3. Exaggerated expectations from a partner. No, the magician will not arrive, after meeting with whom your life will improve and happiness will finally come. This position is successfully listed in the rank of “from Monday to a diet”, “after rain on Thursday”, “after getting a crust”, “this is how I quit the office, I will live”, etc. Maybe you will stop looking for happiness in another person, and find it in yourself? The wizard has arrived, he is already here, look in the mirror. No one will heal you from longing, emptiness inside, self-pity, lack of meaning in life. As a result, “suddenly” it turns out that the chosen one will disappoint you, turning out to be a mere mortal person without any magical abilities. Do not shift the responsibility for your life onto the shoulders of other people and attribute your expectations to another person. Being together is a conscious choice, not a calculated or unconscious attempt to fill in the missing parts of life’s constructor.

4. People will judge. It so happened that people are always interested in someone else’s personal life and everyone, of course, understands it better than the participants in the events themselves. “When you get married, when you have children, find yourself a normal man, why are you alone?” – at least once in a lifetime, these questions, jokingly or seriously, were heard by all singles. A sense of inferiority and dependence on the opinions of others pushes people into relationships for the sake of relationships, because everyone around has decided that being alone is bad, being alone is wrong. You should not be with the first person you meet just because everyone around you decided that you need to get married or have children urgently. If someone chose you as a couple, this does not mean at all that you are good. If no one chose you as a couple, this does not mean that you are bad. The feeling of self-worth and self-identification should not depend on the opinions of the people around, they say a lot of things.

5. You waited too long. And they are already desperate to look for a big and bright love, that they agree to a small, frivolous romance that has resulted in a long difficult relationship for you with an equally difficult break. Has it happened several times already? Maybe you are not looking for a big and clean one there, or maybe you don’t need to look for it at all. See the previous paragraphs.
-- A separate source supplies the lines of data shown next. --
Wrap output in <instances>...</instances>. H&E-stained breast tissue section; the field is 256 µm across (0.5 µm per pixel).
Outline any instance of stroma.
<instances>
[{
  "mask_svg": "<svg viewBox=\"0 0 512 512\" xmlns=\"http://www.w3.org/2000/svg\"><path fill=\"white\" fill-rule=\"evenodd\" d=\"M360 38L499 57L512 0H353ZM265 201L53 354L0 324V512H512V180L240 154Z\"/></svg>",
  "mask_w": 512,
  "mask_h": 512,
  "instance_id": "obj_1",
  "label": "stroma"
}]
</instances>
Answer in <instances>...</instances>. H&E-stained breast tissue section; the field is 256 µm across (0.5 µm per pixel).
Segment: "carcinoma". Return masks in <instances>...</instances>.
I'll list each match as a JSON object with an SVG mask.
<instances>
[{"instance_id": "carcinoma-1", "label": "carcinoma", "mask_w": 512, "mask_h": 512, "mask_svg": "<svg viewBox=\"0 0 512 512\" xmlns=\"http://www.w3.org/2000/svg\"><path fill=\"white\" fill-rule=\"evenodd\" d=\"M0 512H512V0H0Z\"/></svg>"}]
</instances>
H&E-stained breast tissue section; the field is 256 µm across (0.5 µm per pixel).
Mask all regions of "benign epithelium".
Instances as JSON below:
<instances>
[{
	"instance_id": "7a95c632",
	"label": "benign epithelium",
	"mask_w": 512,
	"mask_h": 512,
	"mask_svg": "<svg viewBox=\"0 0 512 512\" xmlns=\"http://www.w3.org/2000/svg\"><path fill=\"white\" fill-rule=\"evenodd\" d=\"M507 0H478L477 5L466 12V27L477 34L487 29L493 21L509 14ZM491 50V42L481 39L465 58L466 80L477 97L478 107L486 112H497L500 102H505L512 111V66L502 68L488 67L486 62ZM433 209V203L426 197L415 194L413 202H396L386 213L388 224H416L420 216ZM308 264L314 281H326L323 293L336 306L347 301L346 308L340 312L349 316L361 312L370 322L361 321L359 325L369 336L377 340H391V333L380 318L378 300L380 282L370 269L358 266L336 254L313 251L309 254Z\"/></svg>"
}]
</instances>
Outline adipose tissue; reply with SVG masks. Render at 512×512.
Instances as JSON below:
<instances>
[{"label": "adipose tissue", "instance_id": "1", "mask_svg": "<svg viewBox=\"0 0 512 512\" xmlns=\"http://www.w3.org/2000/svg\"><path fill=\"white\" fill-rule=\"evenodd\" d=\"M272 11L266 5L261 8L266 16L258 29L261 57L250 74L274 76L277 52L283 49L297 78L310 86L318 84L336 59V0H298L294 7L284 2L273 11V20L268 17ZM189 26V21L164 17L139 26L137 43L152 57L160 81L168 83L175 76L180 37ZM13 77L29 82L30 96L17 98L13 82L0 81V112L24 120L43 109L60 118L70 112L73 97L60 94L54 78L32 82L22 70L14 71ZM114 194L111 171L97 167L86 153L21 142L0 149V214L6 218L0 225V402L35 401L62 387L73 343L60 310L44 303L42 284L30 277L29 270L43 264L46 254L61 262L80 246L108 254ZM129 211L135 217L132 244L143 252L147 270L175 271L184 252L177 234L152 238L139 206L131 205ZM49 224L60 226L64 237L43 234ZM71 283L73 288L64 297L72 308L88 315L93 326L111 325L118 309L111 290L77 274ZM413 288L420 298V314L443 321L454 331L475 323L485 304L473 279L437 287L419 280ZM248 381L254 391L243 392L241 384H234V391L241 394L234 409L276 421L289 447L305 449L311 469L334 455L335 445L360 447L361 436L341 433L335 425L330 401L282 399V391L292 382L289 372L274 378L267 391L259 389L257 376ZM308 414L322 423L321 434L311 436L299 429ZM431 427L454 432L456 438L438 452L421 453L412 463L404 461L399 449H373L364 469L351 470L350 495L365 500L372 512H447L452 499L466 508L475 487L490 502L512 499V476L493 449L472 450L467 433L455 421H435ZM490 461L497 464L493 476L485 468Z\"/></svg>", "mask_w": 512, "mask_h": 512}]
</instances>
6. You don’t know how else. When the only example throughout childhood is quarrels between parents, breaking dishes, mutual resentment of father and mother against each other, it is difficult to create in adult life a happy family that you have never seen, never felt. You don’t know how to live differently, you weren’t shown as a child. You can understand with your head that there is little that is healthy in the union of parents, but these pictures have already been recorded on the hard drive of the subconscious in the 25th frame. They crawl out again and again into your reality, and you may not even notice that this is an old story with a sequel. 

All these points are based on one single feeling – unawareness and fear. On which of the points there was a response, in which you recognized yourself – think a little at your leisure in this perspective. Maybe then the answer to the question “why did you again get involved in a story with a bad ending” will lie on the surface.